Maden suları içerindeki yüksek bor miktarının sağlığa etkisiyle ilgili tartışmalar devam ederken gıda mühendisi ve akademisyen Bülent Şık konuya ilişkin değerlendirme yaptı.

Borun insanlar üzerindeki çalışmaların yeterli olmadığını söyleyen Şık, laboratuvar hayvanlarında yürütülen çalışmalarda olumsuz etki oluşturabileceği hakkında kanıtlar bulunduğunu ifade etti.

Özellikle çocukların yetişkinlere kıyasla toksik maddelerin etkilerine daha duyarlı olduğuna dikkat çeken Şık, “Maden sularındaki bor içeriğinin yüksekliği bir sağlık sorunu oluşturabilir ancak bu meselede bor dışında maden sularında bulunması muhtemel özellikle arsenik gibi toksik kimyasallara dikkat edilmesi büyük önem taşıyor” ifadelerine yer verdi.

İsviçre’de toplatılıyor! Beypazarı sodada aşırı bor alarmı

Bülent Şık’ın X hesabından yaptığı paylaşımın tamamı şu şekilde:

“Beypazarı marka maden suyu ile ilgili haberin detaylarına ulaşamadım. Haberin doğru oldugunu varsayarak şunlar soylenebilir: Doğal olarak oluşan bor, öncelikle boratlar ve borosilikatlar içeren kayalardan ve topraklardan sızmanın bir sonucu olarak yeraltı suyunda bulunur.

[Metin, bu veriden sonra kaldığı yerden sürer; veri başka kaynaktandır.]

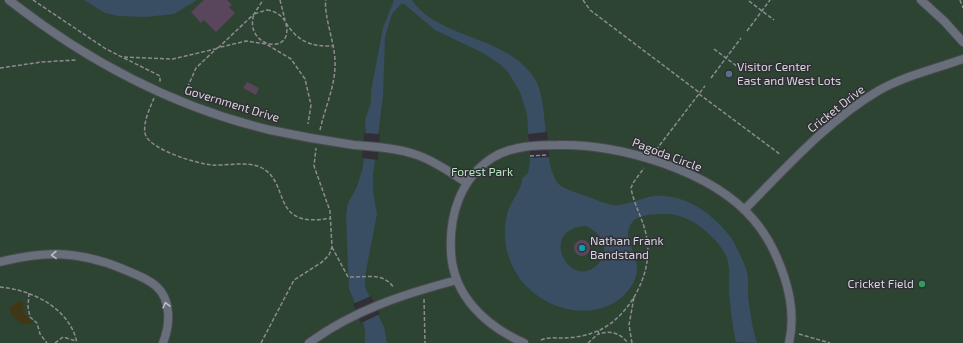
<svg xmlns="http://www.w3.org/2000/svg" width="963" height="343" font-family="'Exo 2',sans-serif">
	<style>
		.green { fill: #2e4433 }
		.sand { fill: #403717 }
		.water { fill: #394d63; fill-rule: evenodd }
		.pier { fill: #302f36 }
		.building { fill: #59465d }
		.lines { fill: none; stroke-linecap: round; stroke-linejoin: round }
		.street-casing { stroke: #4b4a50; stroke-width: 10 }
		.path { stroke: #8c8b90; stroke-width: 1.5; stroke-dasharray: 4 2; stroke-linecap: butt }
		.street { stroke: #686f7a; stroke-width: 8 }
		.oneway { stroke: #bcbdc3 }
		.service-dot { fill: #5c6f8a; stroke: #302f36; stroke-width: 1.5 }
		.culture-dot { fill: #0f9aa8; stroke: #302f36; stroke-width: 1.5 }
		.leisure-dot { fill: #2e9e5b; stroke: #302f36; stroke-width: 1.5 }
		.labels { text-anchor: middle; stroke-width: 3; stroke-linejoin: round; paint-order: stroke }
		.poi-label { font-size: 12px; fill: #d8d7db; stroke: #302f36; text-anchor: start }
		.street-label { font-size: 12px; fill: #d8d7db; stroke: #302f36 }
		.park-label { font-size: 12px; fill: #b7e8c0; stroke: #302f36 }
	</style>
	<rect width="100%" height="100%" fill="#302f36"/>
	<path class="green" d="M0 0H963V343H0Z"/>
	<path class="sand" d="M19 301 24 303 23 312 33 323 21 324 13 317 9 308Z"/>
	<path class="water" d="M84 0H197L174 14 146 17 119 16 105 13Z
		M394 0H412C437 39 508 35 535 79 550 103 541 170 561 186 569 191 578 193 586 196 595 199 603 203 612 205 625 207 640 198 653 196 685 193 714 214 732 239 737 247 741 257 745 266 749 274 748 287 748 296 750 311 752 328 757 343L736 342C732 325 730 306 729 288 729 278 730 268 727 258 722 246 712 236 702 228 692 220 679 214 666 214 654 214 637 214 631 224 618 244 653 261 627 292 614 308 591 313 572 310 525 302 495 258 508 211 511 201 522 189 522 179L528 173 530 162 527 114 520 92 508 72 501 65 483 53 435 30 404 4H401L392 14 385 37 383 96 373 175V192L377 214 365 276V287L384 327 387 343H365V330L363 322 349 289 346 215 348 203 357 187 363 167 366 133 365 120 371 102V91L383 28ZM585 226C601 231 612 250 598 264 570 293 537 229 585 226Z"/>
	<path class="pier" d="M547 132 549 157 530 158 528 134Z
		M364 133 380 134 378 160 362 158Z
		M371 296 380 314 361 323 353 304Z"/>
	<path class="building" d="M204 0H227L232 5 229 7 235 13 216 32 204 20 201 23 191 12Z
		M247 82 259 88 256 95 243 88Z
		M574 248a8 8 0 1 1 16 0a8 8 0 1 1-16 0Z"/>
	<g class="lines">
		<defs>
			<path id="street" d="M9 0C87 61 174 107 270 130 298 136 326 141 354 145 375 147 397 148 417 155 435 161 451 173 467 183
				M921 0 944 21 963 42
				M744 210C786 168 827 121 878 91 904 76 935 69 963 59
				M0 262C19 257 38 254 58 254 81 255 102 260 123 269 134 274 147 278 156 286 172 300 170 325 163 343
				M309 343C354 310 404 294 457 280
				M524 343C486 326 453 296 451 252 449 216 460 179 492 158 511 146 535 145 558 145 619 143 712 171 753 219 767 235 777 255 784 276 791 297 794 321 789 343"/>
		</defs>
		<use href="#street" class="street-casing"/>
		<path class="path" d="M33 0 106 49 160 76V83
			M280 0 285 20
			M583 0 590 10 700 93
			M960 0 963 8
			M749 1 774 20
			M267 10C275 11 284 16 286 24 294 57 243 47 254 14Z
			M286 23C298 42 312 47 334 46
			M747 31 770 0
			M218 48 254 14 263 0
			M714 49 738 67
			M124 57 173 59 215 49
			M0 68 42 62 76 60
			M711 78 741 38
			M185 93 196 68 217 48 246 41 266 44 291 59 305 79 311 105 308 124
			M699 94 781 155
			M154 98C150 108 143 122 145 133 147 149 198 164 212 165 227 166 246 161 260 167 292 181 268 230 331 218
			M320 130C325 107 336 85 335 61 335 44 323 13 326 0
			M656 150 705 86
			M530 156 546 155
			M332 247 348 277C364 278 383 271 394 288
			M0 287C32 290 70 308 77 343
			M29 293 28 307 30 317 37 323 40 334 47 343
			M424 299 425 343
			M598 331 599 334C610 330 620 333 628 343
			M799 334 830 343
			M541 340C547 337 555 338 562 338 573 338 585 336 595 332 628 320 653 274 647 240 645 222 634 206 631 188L633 183 644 168
			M55 343 63 337 76 341
			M261 343 294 280 322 262 329 255 332 247 330 211 314 166 316 148
			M588 343 598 334
			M632 343 629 325 634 297"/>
		<use href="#street" class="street"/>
	</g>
	<defs><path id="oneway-chevron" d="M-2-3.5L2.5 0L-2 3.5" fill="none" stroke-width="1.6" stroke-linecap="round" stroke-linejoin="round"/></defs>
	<g class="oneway">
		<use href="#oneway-chevron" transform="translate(54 255) rotate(179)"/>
		<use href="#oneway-chevron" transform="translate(166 305) rotate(-104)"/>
	</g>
	<circle class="service-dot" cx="729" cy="74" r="4"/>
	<circle class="culture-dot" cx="582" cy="248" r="4"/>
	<circle class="leisure-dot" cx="922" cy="284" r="4"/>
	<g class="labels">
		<g class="poi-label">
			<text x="737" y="71">Visitor Center<tspan x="737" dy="14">East and West Lots</tspan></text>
			<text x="590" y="245">Nathan Frank<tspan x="590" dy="14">Bandstand</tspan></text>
			<text x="914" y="288" text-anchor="end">Cricket Field</text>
		</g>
		<g class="street-label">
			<text transform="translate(232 104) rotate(17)" y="4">Government Drive</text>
			<text transform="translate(836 109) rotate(-38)" y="4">Cricket Drive</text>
			<text transform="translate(667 155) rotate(21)" y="4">Pagoda Circle</text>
		</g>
		<g class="park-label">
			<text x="482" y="176">Forest Park</text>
		</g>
	</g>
</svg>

Literatüre göre, borun insanlarda üreme sağlığını ve gelişimsel süreci olumsuz etkileme potansiyeli üzerine çalışmalar yeterli değil; ancak laboratuvar hayvanlarında yürütülen çalışmalarda olumsuz etki oluşturabileceği hakkında kanıtlar var.

‘ÇOCUKLAR KİMYASAL MADDELERİN TOKSİK ETKİLERİNE DAHA DUYARLI’

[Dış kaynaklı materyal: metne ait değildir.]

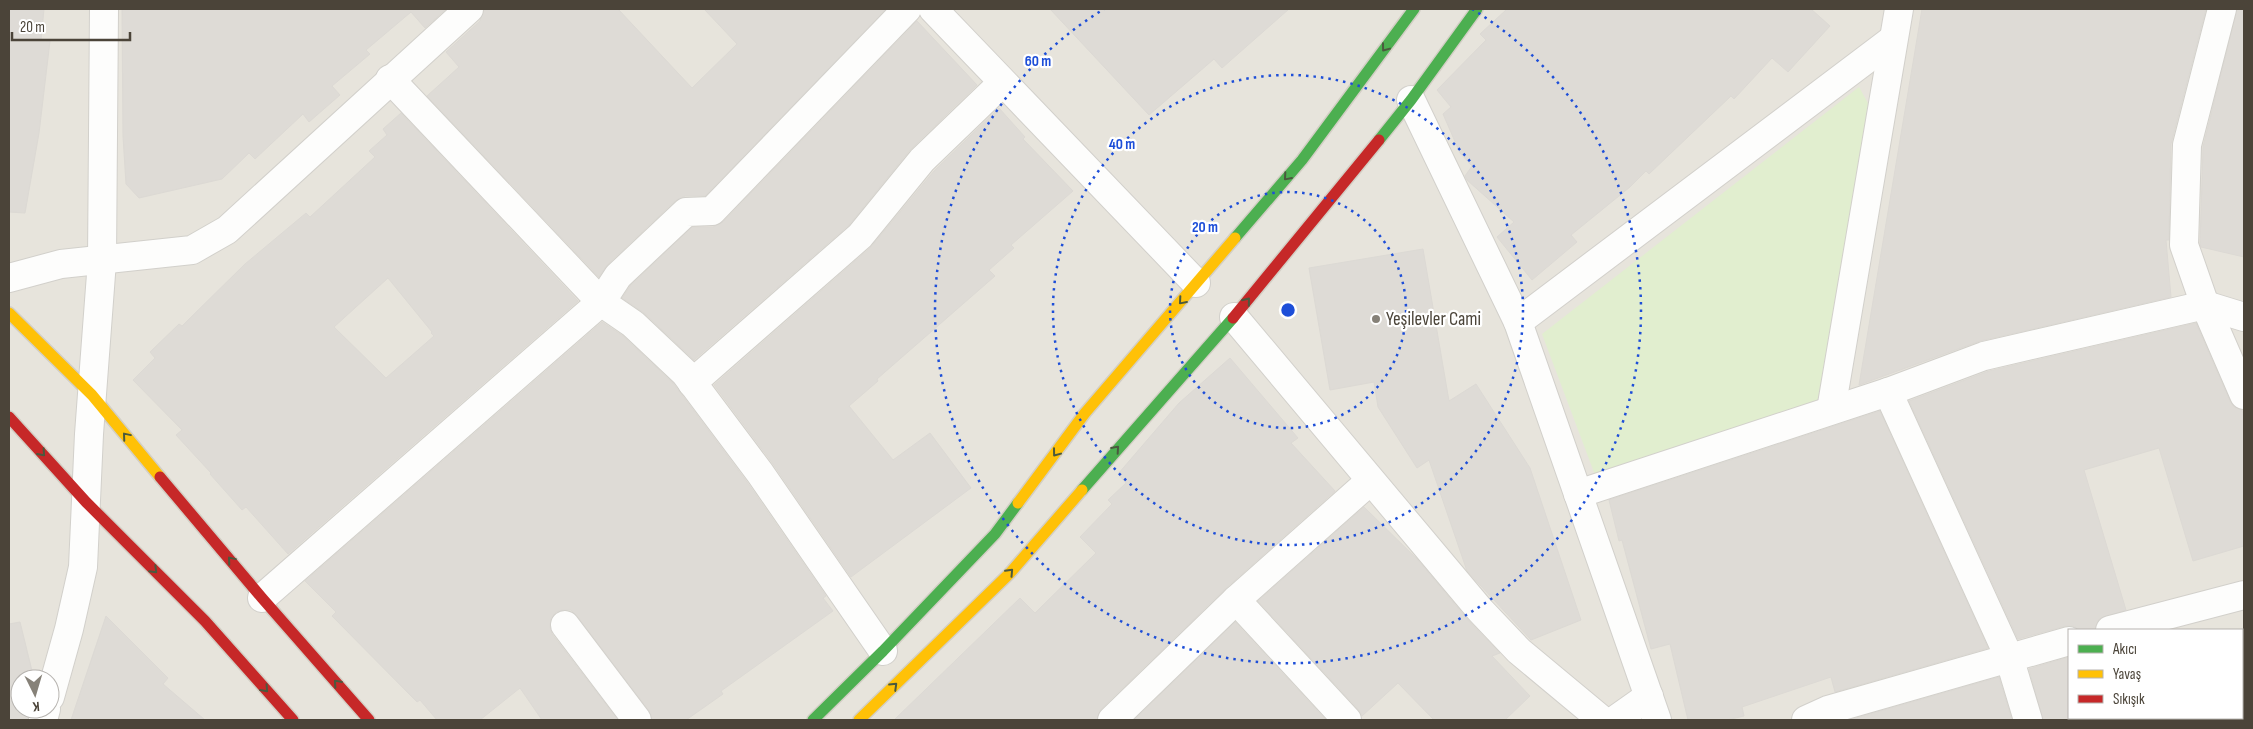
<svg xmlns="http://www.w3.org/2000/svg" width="2253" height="729" font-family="'Sofia Sans Condensed',sans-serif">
<rect width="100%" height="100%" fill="#f4f2ee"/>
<path fill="#e7e4dc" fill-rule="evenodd" d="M 9,9 L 2244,9 L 2244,720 L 9,720 ZM 2069,630 L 2242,630 L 2242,718 L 2069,718 ZM 20,679 L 50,679 L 50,709 L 20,709 Z"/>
<path fill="#e1eecf" d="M 1859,87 L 1869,105 L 1819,410 L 1598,483 L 1542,334 Z"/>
<g fill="#dedbd6" stroke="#dcd9d4" fill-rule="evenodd">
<path d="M 9,9 L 44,9 L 41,40 L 50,41 L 39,133 L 25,213 L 9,212 Z"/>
<path d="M 122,9 L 446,9 L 425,28 L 411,12 L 366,50 L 370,54 L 332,86 L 340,95 L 309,122 L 303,114 L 255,159 L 249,153 L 222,179 L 139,198 L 126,184 L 123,136 Z"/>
<path d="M 484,9 L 618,9 L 692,88 L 737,44 L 704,9 L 886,9 L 705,196 L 685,196 L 675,201 L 607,265 L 599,277 L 427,96 L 459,67 L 446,52 L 480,21 Z"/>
<path d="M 1050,9 L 1289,9 L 1222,68 L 1214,59 L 1149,115 Z"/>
<path d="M 1507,9 L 1811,9 L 1830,26 L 1788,72 L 1772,58 L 1734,99 L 1731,96 L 1649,174 L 1646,171 L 1630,187 L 1571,235 L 1577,242 L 1532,280 L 1497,237 L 1514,222 L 1467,180 L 1465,176 L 1472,166 L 1460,153 L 1443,114 L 1451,107 L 1437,90 L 1486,40 L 1480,34 Z"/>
<path d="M 1922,9 L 2206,9 L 2171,144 L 2169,240 L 2166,240 L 2171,297 L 1980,341 L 1859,385 Z"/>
<path d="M 2237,9 L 2244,9 L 2244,257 L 2201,247 L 2200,243 L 2203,147 Z"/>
<path d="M 917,21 L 977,85 L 910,150 L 849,225 L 694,360 L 644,313 L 622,298 L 630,286 L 692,227 L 713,227 L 723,222 Z"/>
<path d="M 999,108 L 1025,137 L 1023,139 L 1073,191 L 1011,245 L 1014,248 L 989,270 L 995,276 L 877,379 L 878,381 L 849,406 L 893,460 L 930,433 L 971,488 L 851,577 L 773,464 L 714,385 L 870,248 L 934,171 Z"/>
<path d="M 401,113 L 578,301 L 288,554 L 246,507 L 242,510 L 210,474 L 211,473 L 176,435 L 182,430 L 133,380 L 155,358 L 150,352 L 179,324 L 182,326 L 245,264 L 306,213 L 310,217 L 375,157 L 369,151 L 387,135 L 383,129 ZM 388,278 L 432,332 L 431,333 L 434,336 L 386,378 L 334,327 Z"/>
<path d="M 1423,249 L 1449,401 L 1476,384 L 1530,468 L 1581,620 L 1531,640 L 1467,571 L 1429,460 L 1417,468 L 1378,407 L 1374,382 L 1330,390 L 1309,268 Z"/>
<path d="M 602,322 L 623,336 L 673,383 L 747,482 L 826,596 L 823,598 L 833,611 L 721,691 L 723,694 L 686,720 L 652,720 L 649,711 L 577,616 L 571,610 L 563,610 L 556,612 L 551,619 L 550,626 L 552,634 L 618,720 L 542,720 L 520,688 L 480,720 L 437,720 L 420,700 L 417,702 L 332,616 L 336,612 L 305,581 Z"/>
<path d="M 2196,323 L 2230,401 L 2234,407 L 2242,410 L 2244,419 L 2244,546 L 2193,561 L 2159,448 L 2084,470 L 2126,610 L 2099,619 L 2095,630 L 2080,630 L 2073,626 L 2065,626 L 2018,639 L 1909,401 L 1989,371 Z"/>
<path d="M 1230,358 L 1298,438 L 1291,443 L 1335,491 L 1225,589 L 1101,709 L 1097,720 L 894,720 L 1020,598 L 1035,613 L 1096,553 L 1080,537 L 1112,504 L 1108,500 L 1126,483 L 1118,474 L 1179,403 Z"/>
<path d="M 1880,411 L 1988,648 L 1835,692 L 1831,677 L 1742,707 L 1744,716 L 1727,720 L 1688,720 L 1670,644 L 1651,649 L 1622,540 L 1619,541 L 1609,500 Z"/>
<path d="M 1364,507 L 1418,560 L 1468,620 L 1500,653 L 1492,656 L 1530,696 L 1505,720 L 1434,720 L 1398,683 L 1362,716 L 1358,709 L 1258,601 Z"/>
<path d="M 106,616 L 168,678 L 163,684 L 205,720 L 71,720 Z"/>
<path d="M 20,622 L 34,679 L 20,679 L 20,709 L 30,709 L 28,720 L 9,720 L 9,624 Z"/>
<path d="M 1235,622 L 1326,720 L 1134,720 Z"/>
<path d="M 2069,657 L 2069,720 L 2043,720 L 2029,669 Z"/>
<path d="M 1999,677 L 2012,720 L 1849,720 Z"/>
</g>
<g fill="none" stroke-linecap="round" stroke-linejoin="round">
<defs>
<g id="street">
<path d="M 933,9 L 1196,283"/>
<path d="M 2222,9 L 2187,145 L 2184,245 L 2205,305 L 2244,395"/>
<path d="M 390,79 L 601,302 L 633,324 L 685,373 L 760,473 L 883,651"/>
<path d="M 1411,100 L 1518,322 L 1657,720"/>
<path d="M 9,278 L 61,264 L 192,250 L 227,230 L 469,9"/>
<path d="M 1234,317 L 1480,610 L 1519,651 L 1602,720"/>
<path d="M 1518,322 L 1892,40"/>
<path d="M 692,383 L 860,236 L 922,160 L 1002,83"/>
<path d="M 1888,392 L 2009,657 L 2028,720"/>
<path d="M 1831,410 L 1899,9"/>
<path d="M 1578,494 L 1888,392 L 1984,356 L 2205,305 L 2244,317"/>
<path d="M 262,598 L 601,302 L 618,276 L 686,212 L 712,211 L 907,9"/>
<path d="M 1236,600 L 1347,720"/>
<path d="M 565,625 L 637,720"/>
<path d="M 2110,630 L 2244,595"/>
<path d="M 50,697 L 69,629 L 83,567 L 89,434 L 102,261 L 104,9"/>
<path d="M 43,720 L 46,709"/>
<path d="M 1112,720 L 1236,600 L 1370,481"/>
<path d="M 1615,720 L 1649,696"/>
<path d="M 1806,720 L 1828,710 L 2069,641"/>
</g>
<g id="fast">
<path d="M 1379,140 L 1411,100 L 1477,9"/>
<path d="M 1235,238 L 1302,160 L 1414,9"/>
<path d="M 1082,490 L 1233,318"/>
<path d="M 813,720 L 883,651 L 995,534 L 1018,503"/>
</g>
<g id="slow">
<path d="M 9,313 L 92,395 L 160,477"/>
<path d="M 1018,503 L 1085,413 L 1235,238"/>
<path d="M 859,720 L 1010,573 L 1082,490"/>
</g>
<g id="jam">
<path d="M 1233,318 L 1379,140"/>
<path d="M 9,417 L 86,502 L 205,621 L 293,720"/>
<path d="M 160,477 L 262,598 L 369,720"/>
</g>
</defs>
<use href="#street" stroke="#d2d0cb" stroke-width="30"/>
<use href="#fast" stroke="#d3cfc5" stroke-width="14"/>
<use href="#slow" stroke="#d3cfc5" stroke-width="14"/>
<use href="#jam" stroke="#d3cfc5" stroke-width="14"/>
<use href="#street" stroke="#fdfdfc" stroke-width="28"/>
<use href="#fast" stroke="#4caf50" stroke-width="11"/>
<use href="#slow" stroke="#ffc107" stroke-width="11"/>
<use href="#jam" stroke="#c62828" stroke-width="11"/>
</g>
<defs><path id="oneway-chevron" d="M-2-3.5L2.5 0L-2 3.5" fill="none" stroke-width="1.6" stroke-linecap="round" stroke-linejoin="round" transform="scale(1.25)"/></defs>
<g stroke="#4b593e">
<use href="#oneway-chevron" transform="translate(1385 48) rotate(127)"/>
<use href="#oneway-chevron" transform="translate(1287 177) rotate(131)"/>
<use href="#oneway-chevron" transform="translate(1182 301) rotate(131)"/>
<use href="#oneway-chevron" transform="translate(1247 301) rotate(-51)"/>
<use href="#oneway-chevron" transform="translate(126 436) rotate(-130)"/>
<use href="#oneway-chevron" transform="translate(1116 449) rotate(-49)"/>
<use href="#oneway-chevron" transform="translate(42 453) rotate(48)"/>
<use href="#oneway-chevron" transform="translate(1056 453) rotate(127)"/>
<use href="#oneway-chevron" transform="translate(231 560) rotate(-130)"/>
<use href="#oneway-chevron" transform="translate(154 570) rotate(45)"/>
<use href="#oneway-chevron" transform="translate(1010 572) rotate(-47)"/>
<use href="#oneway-chevron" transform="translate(337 683) rotate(-131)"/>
<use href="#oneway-chevron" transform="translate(894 686) rotate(-44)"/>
<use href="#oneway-chevron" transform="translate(265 689) rotate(48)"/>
</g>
<g fill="none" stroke="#1d4ed8" stroke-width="2.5" stroke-dasharray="2.5 5">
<circle cx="1288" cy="310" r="118"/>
<circle cx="1288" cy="310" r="235"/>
<path d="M1472 9A353 353 0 1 1 1104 9"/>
</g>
<circle fill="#868178" stroke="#fff" stroke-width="2" cx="1376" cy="319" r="5"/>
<g text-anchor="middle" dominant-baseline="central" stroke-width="4.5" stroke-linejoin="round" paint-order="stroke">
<g font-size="19" fill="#4b4439" stroke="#fff" text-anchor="start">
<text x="1386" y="319">Yeşilevler Cami</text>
</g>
</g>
<circle cx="1288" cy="310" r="8" fill="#1d4ed8" stroke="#fff" stroke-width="2.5"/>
<g font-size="15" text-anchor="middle" font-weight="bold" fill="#1d4ed8" stroke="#fff" stroke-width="4.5" stroke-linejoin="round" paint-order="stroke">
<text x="1038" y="66">60 m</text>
<text x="1122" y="149">40 m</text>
<text x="1205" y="232">20 m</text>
</g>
<rect width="2253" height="729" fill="none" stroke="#4b4439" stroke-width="20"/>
<rect x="2068" y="629" width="175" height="90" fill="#ffffff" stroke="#b7b4b0"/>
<rect x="2078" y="645" width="25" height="8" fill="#4caf50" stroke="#b7b4b0"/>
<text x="2113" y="654" font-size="15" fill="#4b4439">Akıcı</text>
<rect x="2078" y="670" width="25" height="8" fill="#ffc107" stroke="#b7b4b0"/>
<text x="2113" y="679" font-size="15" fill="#4b4439">Yavaş</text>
<rect x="2078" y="695" width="25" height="8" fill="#c62828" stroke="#b7b4b0"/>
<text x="2113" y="704" font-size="15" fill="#4b4439">Sıkışık</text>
<g transform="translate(35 694) rotate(175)"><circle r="24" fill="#ffffff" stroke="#b7b4b0"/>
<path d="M0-4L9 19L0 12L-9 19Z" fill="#868178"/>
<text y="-8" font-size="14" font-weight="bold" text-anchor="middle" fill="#4b4439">K</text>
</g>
<path d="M12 32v8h118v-8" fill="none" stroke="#4b4439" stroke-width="2.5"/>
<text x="20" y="32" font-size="15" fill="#4b4439" stroke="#ffffff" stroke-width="4" paint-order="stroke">20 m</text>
</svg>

Organ benzerlikleri dikkate alınarak bu çalışmalardan elde edilen sonuçların insanlar için de geçerli olduğu düşünülmelidir. Çocukların kimyasal maddelerin toksik etkilerine yetişkinlere kıyasla çok daha duyarlı olduğu dikkate alınmalıdır.

Maden sularındaki bor içeriğinin yüksekliği bir sağlık sorunu oluşturabilir ancak bu meselede bor dışında maden sularında bulunması muhtemel özellikle arsenik gibi toksik kimyasallara dikkat edilmesi büyük önem taşıyor.

‘PERİYODİK KONTROL- İZLEME ÇALIŞMALARINI SAĞLIK BAKANLIĞI AÇIKLAMALIDIR’

Bor tespitinin bize söylediği denetim-kontrol-izleme çalışmalarının çok yetersiz olduğudur. Bu yetersizlik toksik etkisi kanıtlanmış ve çocuk sağlığı açısından büyük önem taşıyan arsenik vb. kimyasallar için e bir risk olabilecegini gösterir.

Maden suları ve içme suları ile ilgili periyodik kontrol-izleme çalışmalarının ne durumda olduğunu Sağlık Bakanlığı açıklamalıdır. Bu meseleleri ihraç edilen ürünler üzerinde yapılan çalışmalarla duyuyor olmak bir toplum icin çok üzücü bir durumdur.

‘ÖSTROJEN METABOLİZMASINI ETKİLEYEBİLİR’

Bu konuda söylenebilecekler özetle bu kadar. EPA’nın bor ile ilgili yayınına göre, borun insanlarda eser yani çok düşük miktarda alınması gerekli bir besin maddesi olduğu net bir şekilde kanıtlanamamıştır.

Yapılan çalışmalarda, düşük miktarda bor alımının hücresel fonksiyonu ve diğer besin maddelerinin aktivitesini etkileyebilir. Borun D vitamini ve kalsiyum ile etkileşime girebileceği, östrojen metabolizmasını etkileyebileceği ve bilişsel işlevde rol oynayabileceği belirtiliyor. Bu bilgileri dikkate almak ve çocuk beslenmesi açısından bor dahil tüm kimyasal ögeleri dikkatle kontrol etmek zorunludur. Çocuk sağlığını korumak gıda güvenliği çalışmalarının odak noktasında yer almalı.”